Embora as notícias sobre o farelo brasileiro podendo chegar à China em cerca de duas semanas, como declarou o ministro da Agricultura, Marcos Montes, em um evento nesta semana, tenham se intensificado, o paradoxo da viagem da parlamentar americana com a demanda chinesa pelos produtos dos EUA é ainda mais forte.

“É muito mais substantivo este paradoxo para o milho do que para farelo. A China é a maior produtora de farelo do mundo e não é deficitária em farelo, mas em soja grão e em milho. Inclusive, fechou um pacto com a Argentina em 2018 e não foi relevante. E se, em algum cenário, a China precisar importar farelo, será algo muito pontual, e que não conseguirá competir com o mercado local porque isso tornaria as margens de esmagamento negativas”, explica o senior risk manager.

Com isso, ele afirma ainda que o que poderia ser importado pela nação asiática de farelo brasileiro seria insuficiente para impactar a balança brasileira e os resultados. Com uma produção nacional de cerca de 34 milhões de toneladas do derivado, 50% se destina à exportação e 50% para o mercado interno. Assim, “deste montante que iria para a China não aumentaria nem 20% o volume que seria exportado de farelo pelo Brasil. Já há um destino ‘muito interno’ e não se consegue dobrar a capacidade de esmagamento de uma indústria só porque a China está comprando”, diz o analista de mercado.

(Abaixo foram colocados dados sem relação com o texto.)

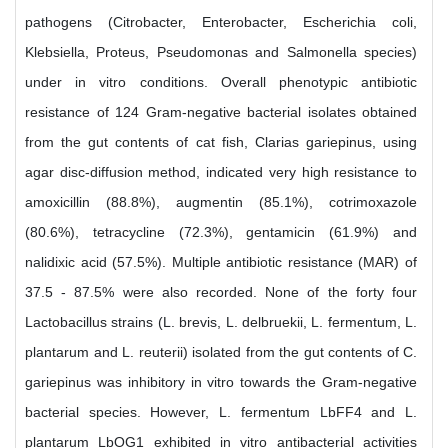
pathogens (Citrobacter, Enterobacter, Escherichia coli,
Klebsiella, Proteus, Pseudomonas and Salmonella species)
under in vitro conditions. Overall phenotypic antibiotic
resistance of 124 Gram-negative bacterial isolates obtained
from the gut contents of cat fish, Clarias gariepinus, using
agar disc-diffusion method, indicated very high resistance to
amoxicillin (88.8%), augmentin (85.1%), cotrimoxazole
(80.6%), tetracycline (72.3%), gentamicin (61.9%) and
nalidixic acid (57.5%). Multiple antibiotic resistance (MAR) of
37.5 - 87.5% were also recorded. None of the forty four
Lactobacillus strains (L. brevis, L. delbruekii, L. fermentum, L.
plantarum and L. reuterii) isolated from the gut contents of C.
gariepinus was inhibitory in vitro towards the Gram-negative
bacterial species. However, L. fermentum LbFF4 and L.
plantarum LbOG1 exhibited in vitro antibacterial activities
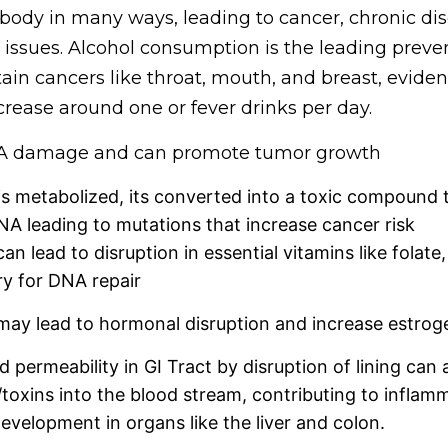
 body in many ways, leading to cancer, chronic di
 issues. Alcohol consumption is the leading preve
tain cancers like throat, mouth, and breast, evid
ncrease around one or fever drinks per day.
NA damage and can promote tumor growth
s metabolized, its converted into a toxic compound t
 leading to mutations that increase cancer risk
an lead to disruption in essential vitamins like folate,
y for DNA repair
may lead to hormonal disruption and increase estroge
d permeability in GI Tract by disruption of lining can 
/toxins into the blood stream, contributing to inflam
evelopment in organs like the liver and colon.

Ainda assim, a abertura do mercado do gigante asiático para o produto brasileiro é uma conquista importante e uma sinalização política também relevante para o atual momento das relações China x EUA.  “O farelo brasileiro chegando à China foi um grande feito do lobby feito pelo governo brasileiro, que tem sempre lutado pela nossa classe”, afirma Matheus Pereira.

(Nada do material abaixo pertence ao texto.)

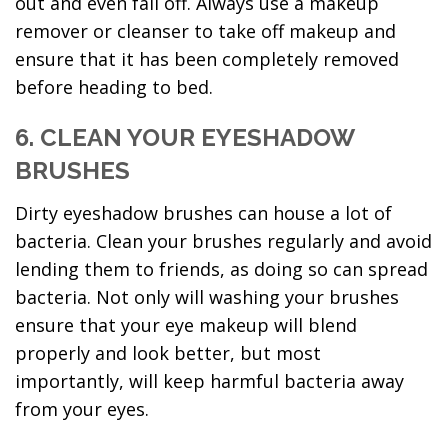
out and even fall off. Always use a makeup
remover or cleanser to take off makeup and
ensure that it has been completely removed
before heading to bed.
6. CLEAN YOUR EYESHADOW
BRUSHES
Dirty eyeshadow brushes can house a lot of
bacteria. Clean your brushes regularly and avoid
lending them to friends, as doing so can spread
bacteria. Not only will washing your brushes
ensure that your eye makeup will blend
properly and look better, but most
importantly, will keep harmful bacteria away
from your eyes.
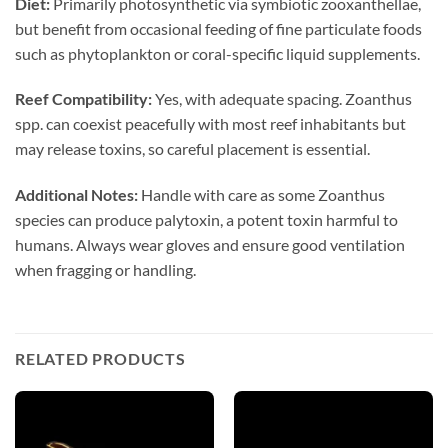
Diet:
Primarily photosynthetic via symbiotic zooxanthellae,
but benefit from occasional feeding of fine particulate foods
such as phytoplankton or coral-specific liquid supplements.
Reef Compatibility:
Yes, with adequate spacing. Zoanthus
spp. can coexist peacefully with most reef inhabitants but
may release toxins, so careful placement is essential.
Additional Notes:
Handle with care as some Zoanthus
species can produce palytoxin, a potent toxin harmful to
humans. Always wear gloves and ensure good ventilation
when fragging or handling.
RELATED PRODUCTS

Para Eduardo Vanin, analista de mercado da Agrinvest Commodities, as relações comerciais entre os dois gigantes poderiam, de fato, voltar a ficar bastante comprometidas, o que faria essas possibilidades para o farelo serem ainda mais uma abertura de portas para o milho brasileiro. A análise é compartilhada pelo consultor de mercado Vlamir Brandalizze, da Brandalizze Consulting, que projeta as compras chinesas no ano que vem entre 25 e 30 milhões de toneladas do grão.

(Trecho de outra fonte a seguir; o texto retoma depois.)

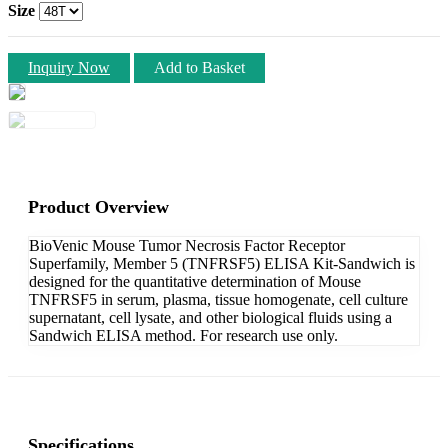
Size
Inquiry Now
Add to Basket
Product Overview
BioVenic Mouse Tumor Necrosis Factor Receptor
Superfamily, Member 5 (TNFRSF5) ELISA Kit-Sandwich is
designed for the quantitative determination of Mouse
TNFRSF5 in serum, plasma, tissue homogenate, cell culture
supernatant, cell lysate, and other biological fluids using a
Sandwich ELISA method. For research use only.
Specifications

Segundo ele, o cereal brasileiro já poderia começar a ser embarcado para a nação asiática já a partir de outubro. “E é importante começarmos a exportar esse milho a partir de outubro porque a partir de dezembro eles começam a puxar milho dos EUA que já compraram da safra que esta, então teremos uma janela de outubro a dezembro boa para embarcar muito milho para a China”, acredita o consultor. E todo o processo poderia se intensificar diante desta crise política entre China e Estados Unidos.

Ao pousar em território taiwanês, Pelosi emitiu um comunicado dizendo que “a visita de nossa delegação do Congresso a Taiwan honra o compromisso inabalável dos Estados Unidos em apoiar a vibrante democracia de Taiwan”,  Do mesmo modo, como informaram agências internacionais de notícias, a China teria anunciado a realização de testes de mísseis a partir da noite desta terça, além de Pequim ter anunciado, entre 4 e 7 de agosto, exercícios militares ao redor da ilha.

O mapa abaixo, divulgado pela Xinhua, agência estatal de notícias da China, mostra – nos retângulos vermelhos – onde serão realizados os exercícios.

Logo na sequência do pouso de Pelosi, o Ministério das Relações Exteriores da China emitiu um comunicado dizendo: ““A China tomará todas as medidas necessárias para defender resolutamente a soberania nacional e a integridade territorial, e todas as consequências devem nascer dos EUA e das forças de independência de Taiwan”.

Ainda segundo Vanin, a figura de Nancy Pelosi “não é bem quista na China, que carrega o movimento pró-democracia e isso fere a questão do poder do Partido Comunista da China”, diante de ações já realizadas por ela, como um encontro com o Dalai Lama, no Tibet, que também vai contra a soberania da China.